TechCrunch reported that developers discussing the incident said Ubuntu's security API and several Ubuntu and Canonical websites were affected. TechCrunch said it verified the impact directly, noting that package updates failed on a test Ubuntu device during the outage.

There is a partial discrepancy in how sources characterized the package-update disruption. OMG! Ubuntu reported that mirrored APT repositories were not fully offline, while TechCrunch's testing showed update failures on at least one device. The difference likely reflects uneven impact across mirrored services and endpoints depending on which server a user's system was pointed to.

The Register reported that some properties, including Archive and Discourse pages, remained reachable even while Ubuntu's main website and other services were disrupted — consistent with the picture of partial, uneven availability across Canonical's infrastructure.

The Register attributed the responsibility claim to a group calling itself The Islamic Cyber Resistance in Iraq, also known as 313 Team, which posted to Telegram. The outlet reported the group followed up with an extortion-style message directed at Canonical. Canonical had not publicly responded to or verified the attribution claim at the time of reporting.

Context

TechCrunch reported that the outage had lasted roughly 20 hours at the time of its publication, placing the start of disruption on Thursday. Canonical's spokesperson statement to The Register — confirming the attack as a DDoS — was among the clearest official disclosures the company made during the incident, though the company had not published a full technical postmortem or a complete list of affected services as of the time of reporting.

The affected infrastructure spans tools that are integral to many Ubuntu-based workflows. Launchpad is the primary platform Canonical uses for package management, bug tracking, and code hosting. Livepatch allows security patches to be applied to running Linux kernels without requiring a reboot — a service relied on by system administrators prioritizing uptime. Login and security infrastructure sit at the center of identity and update verification for Ubuntu users and enterprise customers.

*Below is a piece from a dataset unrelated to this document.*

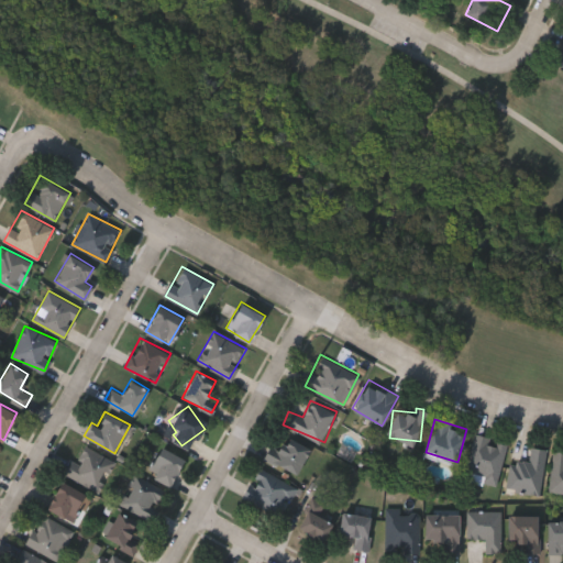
[(263,456),(277,430),(310,448),(296,473),(263,456)]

The 313 Team attribution, as reported by The Register, was based on self-identification by the group on Telegram and was not independently verified by Canonical. The Register also described a subsequent extortion-style message sent to the company, though the nature or specific demands of that message were not detailed in published reporting.

What's Next

Canonical had not published a full technical postmortem or a complete affected-service list at the time of research, according to the fact brief. The company said it was working to restore full availability to affected services, per its spokesperson statement to The Register, but no timeline for full restoration was specified in available reporting.

The 313 Team's responsibility claim remains unverified by Canonical as of the time of publication. No details about any response to the reported extortion-style message or law enforcement involvement were available in published reports.